- [JOB ITEM] Produce the tally of lines in the material below that hold "Carbon", without anything else.

- Opening Delimiter -

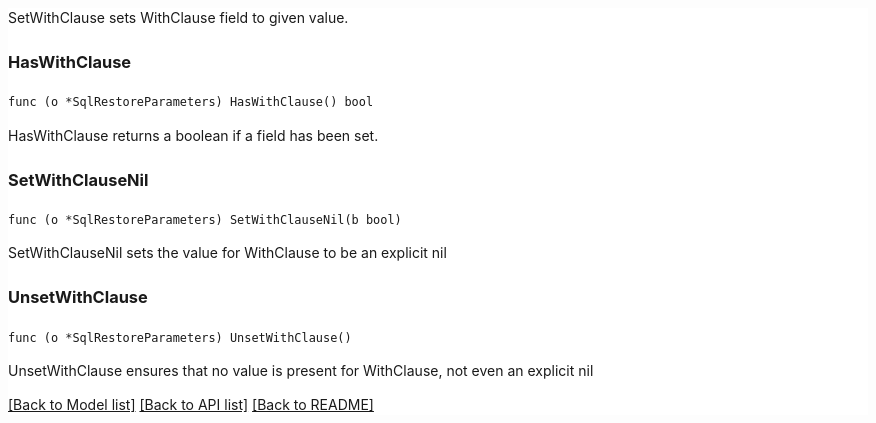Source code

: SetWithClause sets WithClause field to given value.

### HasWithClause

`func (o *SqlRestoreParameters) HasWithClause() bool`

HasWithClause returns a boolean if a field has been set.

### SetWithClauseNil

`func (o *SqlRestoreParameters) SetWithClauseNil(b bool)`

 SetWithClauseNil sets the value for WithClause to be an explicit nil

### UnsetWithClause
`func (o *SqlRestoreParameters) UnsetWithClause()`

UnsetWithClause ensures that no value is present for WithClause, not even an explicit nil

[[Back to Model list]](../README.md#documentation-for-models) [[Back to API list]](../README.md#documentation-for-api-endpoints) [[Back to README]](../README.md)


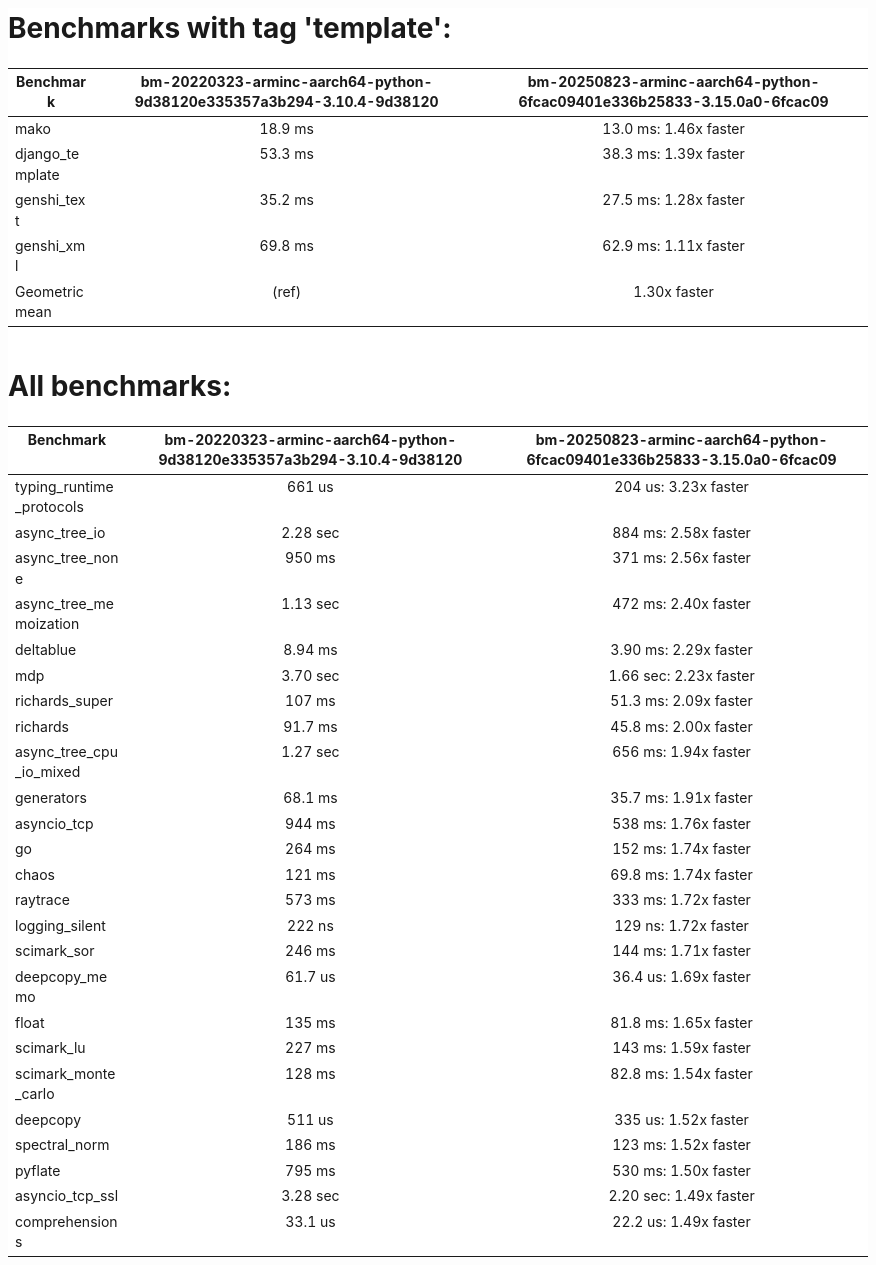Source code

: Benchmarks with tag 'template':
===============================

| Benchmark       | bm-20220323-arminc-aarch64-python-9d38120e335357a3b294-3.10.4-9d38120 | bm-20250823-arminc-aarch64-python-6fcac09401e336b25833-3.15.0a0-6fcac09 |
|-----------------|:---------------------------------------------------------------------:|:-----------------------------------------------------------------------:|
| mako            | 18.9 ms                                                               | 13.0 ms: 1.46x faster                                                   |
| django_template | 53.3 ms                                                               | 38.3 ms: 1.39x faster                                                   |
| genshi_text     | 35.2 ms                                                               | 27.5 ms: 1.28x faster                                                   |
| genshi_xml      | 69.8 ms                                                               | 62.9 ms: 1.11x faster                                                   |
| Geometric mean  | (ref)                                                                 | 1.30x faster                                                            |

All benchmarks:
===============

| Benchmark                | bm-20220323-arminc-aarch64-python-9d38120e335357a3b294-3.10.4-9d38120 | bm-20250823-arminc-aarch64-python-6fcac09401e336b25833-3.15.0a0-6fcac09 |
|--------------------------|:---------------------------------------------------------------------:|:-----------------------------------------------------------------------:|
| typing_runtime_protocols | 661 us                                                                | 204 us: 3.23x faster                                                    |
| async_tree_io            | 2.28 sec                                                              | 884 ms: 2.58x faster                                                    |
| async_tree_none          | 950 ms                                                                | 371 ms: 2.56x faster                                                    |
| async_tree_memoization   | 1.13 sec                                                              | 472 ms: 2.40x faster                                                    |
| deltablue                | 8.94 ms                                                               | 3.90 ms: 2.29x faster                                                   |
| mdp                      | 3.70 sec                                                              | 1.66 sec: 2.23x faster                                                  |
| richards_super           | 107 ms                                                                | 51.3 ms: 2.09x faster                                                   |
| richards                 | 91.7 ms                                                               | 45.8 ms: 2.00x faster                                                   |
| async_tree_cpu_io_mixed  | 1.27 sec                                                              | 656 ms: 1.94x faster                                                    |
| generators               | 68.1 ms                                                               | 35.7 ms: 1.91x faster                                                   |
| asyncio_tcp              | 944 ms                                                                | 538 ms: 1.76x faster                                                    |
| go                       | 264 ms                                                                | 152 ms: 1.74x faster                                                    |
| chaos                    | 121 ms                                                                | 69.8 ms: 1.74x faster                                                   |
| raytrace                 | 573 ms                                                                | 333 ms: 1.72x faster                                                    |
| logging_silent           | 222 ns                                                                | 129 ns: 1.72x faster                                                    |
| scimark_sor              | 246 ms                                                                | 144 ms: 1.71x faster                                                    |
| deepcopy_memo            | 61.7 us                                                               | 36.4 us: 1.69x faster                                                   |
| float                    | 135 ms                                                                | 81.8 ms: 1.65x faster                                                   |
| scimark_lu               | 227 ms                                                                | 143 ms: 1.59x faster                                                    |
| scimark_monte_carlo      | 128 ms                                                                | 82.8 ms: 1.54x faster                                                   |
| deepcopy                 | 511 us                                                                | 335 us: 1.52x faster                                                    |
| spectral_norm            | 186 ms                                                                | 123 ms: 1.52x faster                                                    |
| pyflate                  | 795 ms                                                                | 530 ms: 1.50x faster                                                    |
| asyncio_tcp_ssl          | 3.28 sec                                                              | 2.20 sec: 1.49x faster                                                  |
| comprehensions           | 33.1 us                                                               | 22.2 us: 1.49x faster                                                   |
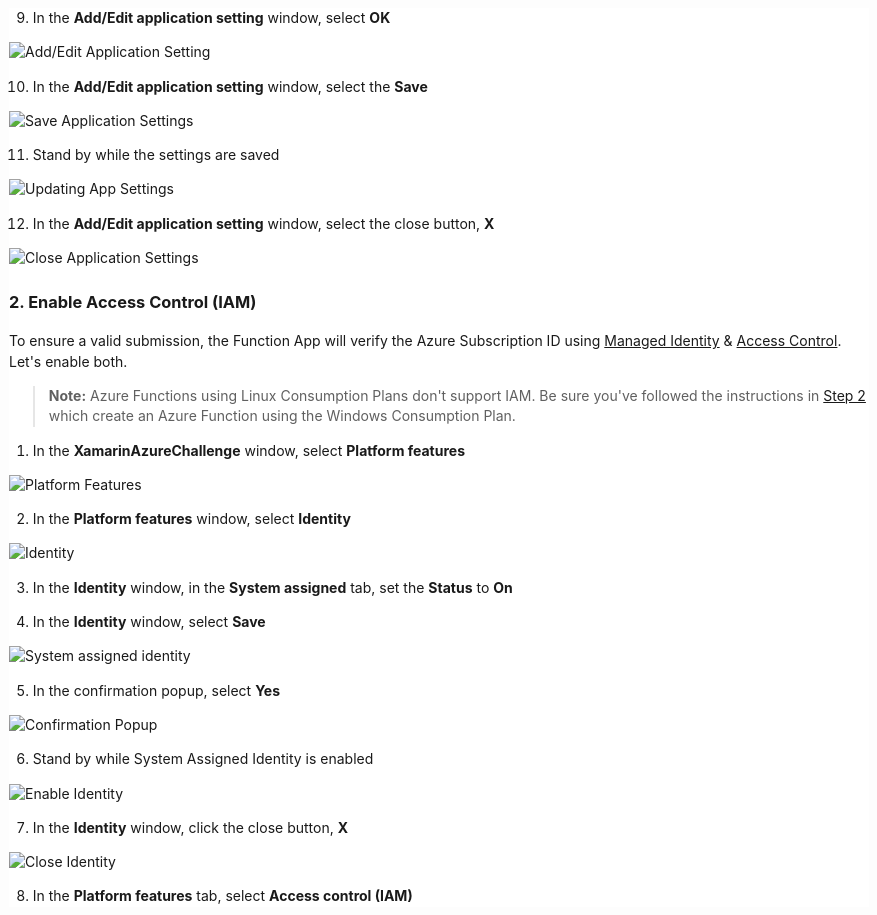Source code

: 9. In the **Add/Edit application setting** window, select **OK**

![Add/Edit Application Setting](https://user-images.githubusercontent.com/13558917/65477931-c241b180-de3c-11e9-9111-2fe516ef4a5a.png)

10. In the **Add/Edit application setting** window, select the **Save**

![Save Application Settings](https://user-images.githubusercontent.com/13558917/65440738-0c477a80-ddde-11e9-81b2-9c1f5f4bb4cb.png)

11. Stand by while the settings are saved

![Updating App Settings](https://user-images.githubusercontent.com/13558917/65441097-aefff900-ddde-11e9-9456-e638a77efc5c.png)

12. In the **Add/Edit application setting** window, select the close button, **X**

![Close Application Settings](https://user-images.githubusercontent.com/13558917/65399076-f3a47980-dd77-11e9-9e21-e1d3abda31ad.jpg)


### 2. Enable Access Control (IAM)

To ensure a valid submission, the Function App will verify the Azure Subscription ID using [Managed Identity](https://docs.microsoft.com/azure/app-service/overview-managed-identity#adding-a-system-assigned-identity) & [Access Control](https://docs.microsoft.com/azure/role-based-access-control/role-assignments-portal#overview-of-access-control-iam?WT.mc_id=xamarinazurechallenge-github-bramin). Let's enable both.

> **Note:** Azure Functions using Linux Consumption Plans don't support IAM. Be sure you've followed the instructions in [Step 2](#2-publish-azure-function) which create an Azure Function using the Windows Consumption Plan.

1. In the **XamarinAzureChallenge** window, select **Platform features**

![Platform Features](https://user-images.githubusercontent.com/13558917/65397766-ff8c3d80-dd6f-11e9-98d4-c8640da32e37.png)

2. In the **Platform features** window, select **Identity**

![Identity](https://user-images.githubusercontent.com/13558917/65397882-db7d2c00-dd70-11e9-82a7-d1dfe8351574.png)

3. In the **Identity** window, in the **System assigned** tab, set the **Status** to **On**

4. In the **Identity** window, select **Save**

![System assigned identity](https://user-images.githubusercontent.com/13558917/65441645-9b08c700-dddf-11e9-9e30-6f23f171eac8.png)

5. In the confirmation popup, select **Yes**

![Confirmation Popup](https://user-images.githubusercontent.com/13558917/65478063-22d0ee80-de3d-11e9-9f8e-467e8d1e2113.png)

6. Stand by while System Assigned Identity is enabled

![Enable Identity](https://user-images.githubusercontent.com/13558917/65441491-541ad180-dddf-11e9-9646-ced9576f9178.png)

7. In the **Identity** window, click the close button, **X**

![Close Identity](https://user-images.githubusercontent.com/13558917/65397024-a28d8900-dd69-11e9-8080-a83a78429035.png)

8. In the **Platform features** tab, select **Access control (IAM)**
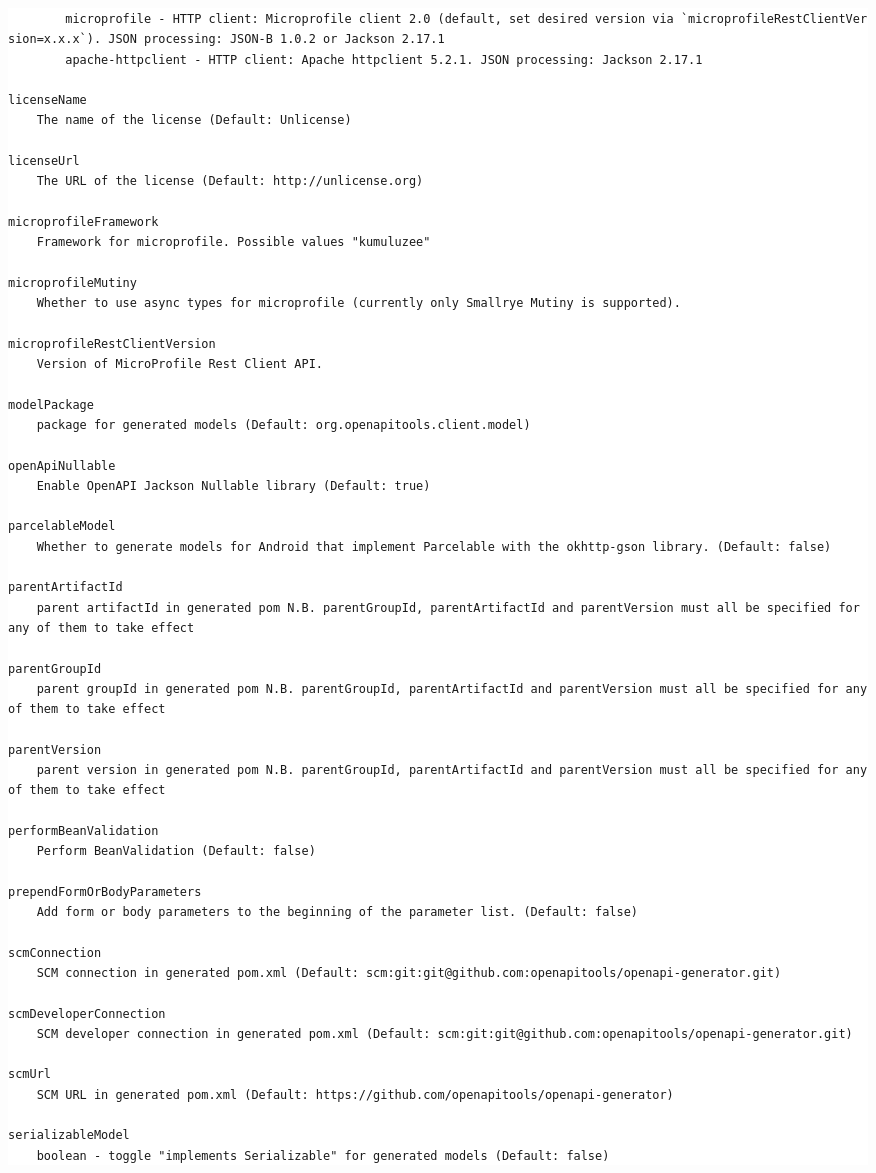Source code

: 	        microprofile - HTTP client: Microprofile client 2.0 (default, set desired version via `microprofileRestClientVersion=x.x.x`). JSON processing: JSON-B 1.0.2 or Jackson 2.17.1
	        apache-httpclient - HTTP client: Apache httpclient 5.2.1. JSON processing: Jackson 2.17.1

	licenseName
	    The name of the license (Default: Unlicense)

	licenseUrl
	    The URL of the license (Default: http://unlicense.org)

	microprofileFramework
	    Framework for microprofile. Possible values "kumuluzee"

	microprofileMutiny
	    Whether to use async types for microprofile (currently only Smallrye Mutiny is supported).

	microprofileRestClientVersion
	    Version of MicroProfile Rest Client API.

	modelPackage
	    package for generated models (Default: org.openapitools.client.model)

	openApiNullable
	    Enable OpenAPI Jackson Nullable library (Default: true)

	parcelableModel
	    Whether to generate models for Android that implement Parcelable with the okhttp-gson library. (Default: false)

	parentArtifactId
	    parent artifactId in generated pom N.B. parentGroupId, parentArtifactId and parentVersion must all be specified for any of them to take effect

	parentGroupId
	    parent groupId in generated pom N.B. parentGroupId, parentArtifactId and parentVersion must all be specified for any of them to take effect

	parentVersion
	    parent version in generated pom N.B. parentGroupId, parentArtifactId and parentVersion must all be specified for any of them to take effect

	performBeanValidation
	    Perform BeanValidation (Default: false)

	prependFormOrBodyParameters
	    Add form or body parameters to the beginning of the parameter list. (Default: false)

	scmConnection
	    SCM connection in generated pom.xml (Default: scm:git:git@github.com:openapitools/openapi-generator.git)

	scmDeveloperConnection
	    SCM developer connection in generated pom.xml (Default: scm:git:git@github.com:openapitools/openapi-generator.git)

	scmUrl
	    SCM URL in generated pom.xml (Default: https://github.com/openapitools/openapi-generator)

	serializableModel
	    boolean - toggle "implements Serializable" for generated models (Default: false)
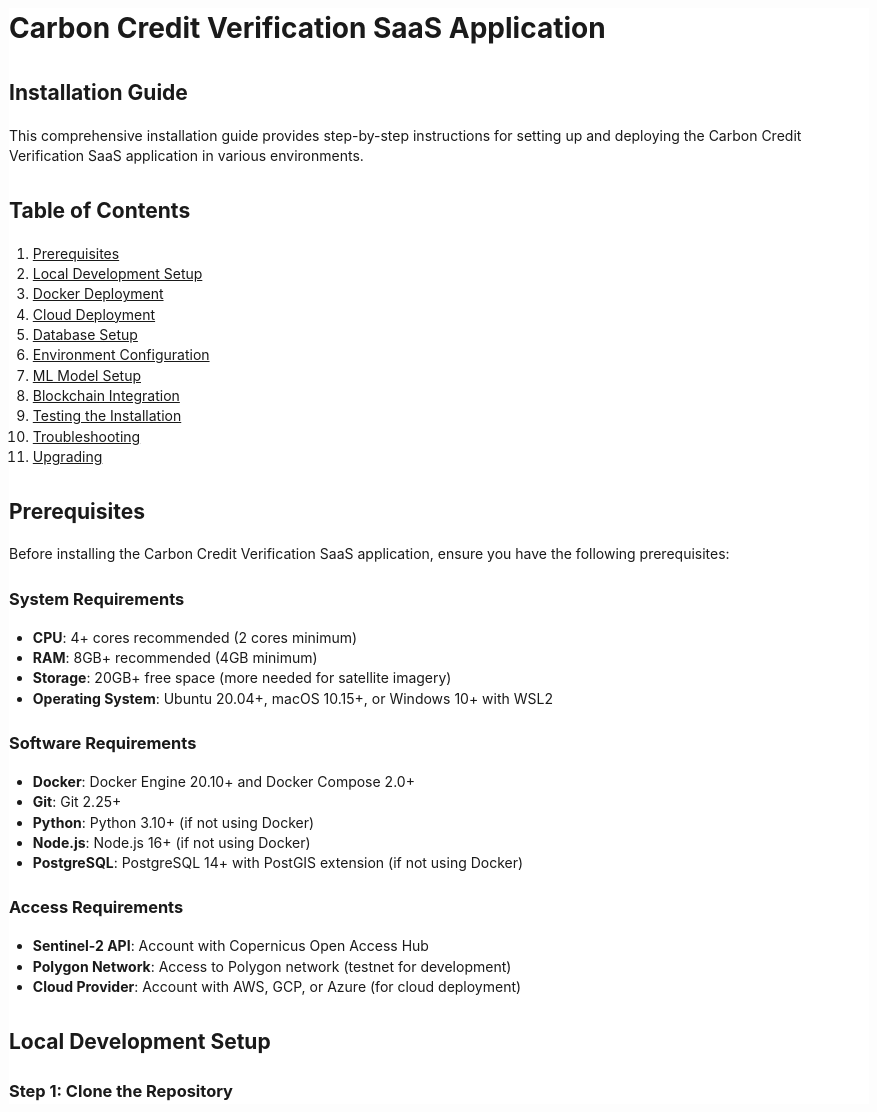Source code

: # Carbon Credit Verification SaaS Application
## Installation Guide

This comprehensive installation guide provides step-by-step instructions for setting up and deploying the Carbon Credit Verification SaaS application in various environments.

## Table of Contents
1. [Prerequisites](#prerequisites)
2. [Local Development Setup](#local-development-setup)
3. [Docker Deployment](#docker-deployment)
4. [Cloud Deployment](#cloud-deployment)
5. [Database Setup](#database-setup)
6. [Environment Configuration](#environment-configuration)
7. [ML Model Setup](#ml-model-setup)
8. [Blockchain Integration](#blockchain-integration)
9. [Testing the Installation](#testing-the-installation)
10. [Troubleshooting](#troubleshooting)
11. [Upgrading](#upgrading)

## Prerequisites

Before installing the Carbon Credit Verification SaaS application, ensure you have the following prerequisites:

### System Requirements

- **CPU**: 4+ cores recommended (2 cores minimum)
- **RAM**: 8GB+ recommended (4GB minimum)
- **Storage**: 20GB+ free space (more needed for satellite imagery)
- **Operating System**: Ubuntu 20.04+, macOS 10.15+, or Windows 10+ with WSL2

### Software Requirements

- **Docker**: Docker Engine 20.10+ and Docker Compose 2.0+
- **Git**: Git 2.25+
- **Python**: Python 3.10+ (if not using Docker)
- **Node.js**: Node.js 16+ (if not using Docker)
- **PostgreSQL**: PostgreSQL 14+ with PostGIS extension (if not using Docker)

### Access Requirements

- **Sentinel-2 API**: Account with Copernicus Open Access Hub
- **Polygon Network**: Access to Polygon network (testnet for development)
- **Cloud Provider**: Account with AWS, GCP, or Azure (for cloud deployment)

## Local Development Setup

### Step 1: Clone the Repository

- Closing Delimiter -

- [PROBLEM SOLUTION] 3